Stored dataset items
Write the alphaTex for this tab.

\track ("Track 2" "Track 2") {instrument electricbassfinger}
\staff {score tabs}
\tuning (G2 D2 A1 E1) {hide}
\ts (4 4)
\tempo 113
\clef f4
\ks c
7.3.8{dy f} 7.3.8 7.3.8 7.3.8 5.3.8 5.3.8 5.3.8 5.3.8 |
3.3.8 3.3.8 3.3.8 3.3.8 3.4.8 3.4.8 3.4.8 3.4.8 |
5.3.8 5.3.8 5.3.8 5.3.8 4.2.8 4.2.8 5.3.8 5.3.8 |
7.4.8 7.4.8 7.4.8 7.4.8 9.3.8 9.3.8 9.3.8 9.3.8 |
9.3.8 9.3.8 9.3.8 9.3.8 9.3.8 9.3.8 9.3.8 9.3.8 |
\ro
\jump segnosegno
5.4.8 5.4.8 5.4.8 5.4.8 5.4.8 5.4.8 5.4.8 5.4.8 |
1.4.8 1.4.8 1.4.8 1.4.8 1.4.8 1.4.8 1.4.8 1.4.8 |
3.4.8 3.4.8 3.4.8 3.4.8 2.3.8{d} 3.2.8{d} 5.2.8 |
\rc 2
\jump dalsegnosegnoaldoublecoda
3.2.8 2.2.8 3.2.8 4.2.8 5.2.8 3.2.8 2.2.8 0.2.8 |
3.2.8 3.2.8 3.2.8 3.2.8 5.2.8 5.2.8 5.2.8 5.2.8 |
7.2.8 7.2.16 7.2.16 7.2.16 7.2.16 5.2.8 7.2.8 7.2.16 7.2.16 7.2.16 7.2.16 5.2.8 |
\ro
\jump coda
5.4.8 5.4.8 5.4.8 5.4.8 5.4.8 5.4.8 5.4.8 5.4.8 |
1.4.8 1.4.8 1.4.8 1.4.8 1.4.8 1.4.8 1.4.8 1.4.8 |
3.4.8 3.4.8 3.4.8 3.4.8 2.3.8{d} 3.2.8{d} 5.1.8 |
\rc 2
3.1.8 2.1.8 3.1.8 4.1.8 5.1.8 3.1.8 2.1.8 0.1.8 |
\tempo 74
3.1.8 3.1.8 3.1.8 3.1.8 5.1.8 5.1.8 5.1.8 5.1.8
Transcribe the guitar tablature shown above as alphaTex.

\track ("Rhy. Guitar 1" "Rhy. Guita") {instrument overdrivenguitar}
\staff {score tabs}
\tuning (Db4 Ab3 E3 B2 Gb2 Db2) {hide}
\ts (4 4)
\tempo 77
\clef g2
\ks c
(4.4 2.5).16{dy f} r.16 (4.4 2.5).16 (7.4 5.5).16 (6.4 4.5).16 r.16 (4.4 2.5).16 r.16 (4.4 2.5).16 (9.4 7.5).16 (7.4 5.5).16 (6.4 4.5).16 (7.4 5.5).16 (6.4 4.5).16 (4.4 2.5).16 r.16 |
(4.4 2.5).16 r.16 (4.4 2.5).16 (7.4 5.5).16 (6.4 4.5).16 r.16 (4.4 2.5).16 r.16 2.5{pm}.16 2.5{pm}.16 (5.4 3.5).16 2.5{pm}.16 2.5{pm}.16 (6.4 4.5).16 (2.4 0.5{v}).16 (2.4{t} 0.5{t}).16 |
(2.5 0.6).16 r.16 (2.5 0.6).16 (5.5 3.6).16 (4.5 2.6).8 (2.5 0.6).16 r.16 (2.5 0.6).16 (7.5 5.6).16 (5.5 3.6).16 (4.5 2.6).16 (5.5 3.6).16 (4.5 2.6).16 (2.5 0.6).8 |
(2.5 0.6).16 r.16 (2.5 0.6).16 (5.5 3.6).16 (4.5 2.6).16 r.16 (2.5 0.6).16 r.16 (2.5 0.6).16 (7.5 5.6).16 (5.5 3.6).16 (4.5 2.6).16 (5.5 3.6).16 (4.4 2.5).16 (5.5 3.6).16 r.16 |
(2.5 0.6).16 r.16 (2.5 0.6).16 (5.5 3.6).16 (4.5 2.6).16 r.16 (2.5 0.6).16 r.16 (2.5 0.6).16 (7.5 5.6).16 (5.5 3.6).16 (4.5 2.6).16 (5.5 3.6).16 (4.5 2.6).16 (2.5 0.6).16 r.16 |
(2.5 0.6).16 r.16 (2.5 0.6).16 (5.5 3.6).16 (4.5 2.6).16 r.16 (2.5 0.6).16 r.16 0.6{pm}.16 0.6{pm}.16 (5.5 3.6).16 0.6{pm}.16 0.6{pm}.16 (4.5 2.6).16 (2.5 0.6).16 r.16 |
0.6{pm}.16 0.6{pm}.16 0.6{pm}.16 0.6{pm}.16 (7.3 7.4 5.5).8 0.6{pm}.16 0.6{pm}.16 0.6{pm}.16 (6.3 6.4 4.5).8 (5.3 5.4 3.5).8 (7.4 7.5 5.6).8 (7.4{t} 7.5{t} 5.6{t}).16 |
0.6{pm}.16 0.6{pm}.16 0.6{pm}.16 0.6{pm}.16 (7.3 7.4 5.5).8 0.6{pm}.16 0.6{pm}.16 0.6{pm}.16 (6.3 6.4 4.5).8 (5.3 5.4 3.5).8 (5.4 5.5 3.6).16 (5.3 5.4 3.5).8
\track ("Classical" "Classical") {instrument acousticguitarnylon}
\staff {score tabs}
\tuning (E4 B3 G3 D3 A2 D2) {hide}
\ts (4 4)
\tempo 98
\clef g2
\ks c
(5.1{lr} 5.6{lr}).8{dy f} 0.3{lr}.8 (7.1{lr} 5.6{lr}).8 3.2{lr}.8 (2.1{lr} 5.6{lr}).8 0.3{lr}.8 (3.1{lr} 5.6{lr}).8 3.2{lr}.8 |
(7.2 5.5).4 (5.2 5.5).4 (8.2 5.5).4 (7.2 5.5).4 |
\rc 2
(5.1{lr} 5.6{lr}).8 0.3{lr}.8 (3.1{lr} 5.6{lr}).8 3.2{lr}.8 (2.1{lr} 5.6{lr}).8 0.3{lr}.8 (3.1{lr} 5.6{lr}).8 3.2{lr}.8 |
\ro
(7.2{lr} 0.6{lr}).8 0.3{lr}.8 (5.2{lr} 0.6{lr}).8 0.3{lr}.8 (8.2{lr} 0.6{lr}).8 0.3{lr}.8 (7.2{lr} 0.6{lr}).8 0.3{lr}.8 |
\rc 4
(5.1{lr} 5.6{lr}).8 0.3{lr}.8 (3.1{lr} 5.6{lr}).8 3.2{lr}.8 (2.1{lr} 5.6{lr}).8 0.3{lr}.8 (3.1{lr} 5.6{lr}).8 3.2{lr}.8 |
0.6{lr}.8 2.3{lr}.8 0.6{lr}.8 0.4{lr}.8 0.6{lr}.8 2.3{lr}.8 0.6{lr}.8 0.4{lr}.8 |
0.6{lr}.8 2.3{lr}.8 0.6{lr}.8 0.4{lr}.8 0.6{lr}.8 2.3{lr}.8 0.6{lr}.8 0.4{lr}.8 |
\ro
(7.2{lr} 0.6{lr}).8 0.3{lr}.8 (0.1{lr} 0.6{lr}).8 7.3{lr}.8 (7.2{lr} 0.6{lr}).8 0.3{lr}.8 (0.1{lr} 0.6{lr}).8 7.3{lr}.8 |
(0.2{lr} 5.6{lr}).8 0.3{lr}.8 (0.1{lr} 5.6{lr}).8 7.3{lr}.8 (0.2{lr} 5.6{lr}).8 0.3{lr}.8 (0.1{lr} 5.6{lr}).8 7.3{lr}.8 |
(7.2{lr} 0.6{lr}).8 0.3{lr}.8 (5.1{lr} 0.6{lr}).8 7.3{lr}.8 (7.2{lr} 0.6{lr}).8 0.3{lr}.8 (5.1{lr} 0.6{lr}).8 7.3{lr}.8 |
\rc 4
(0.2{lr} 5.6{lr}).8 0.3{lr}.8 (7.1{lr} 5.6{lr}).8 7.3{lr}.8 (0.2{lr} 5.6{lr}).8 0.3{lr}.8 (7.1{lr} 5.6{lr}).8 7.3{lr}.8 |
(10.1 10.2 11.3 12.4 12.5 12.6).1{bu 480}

## [WORK TO DO]
Locate each line of the material above that contains the string "hide" and copy those lines. Letter case counts.

## [OUTPUT FOR THIS TASK]
\tuning (G2 D2 A1 E1) {hide}
\tuning (Db4 Ab3 E3 B2 Gb2 Db2) {hide}
\tuning (E4 B3 G3 D3 A2 D2) {hide}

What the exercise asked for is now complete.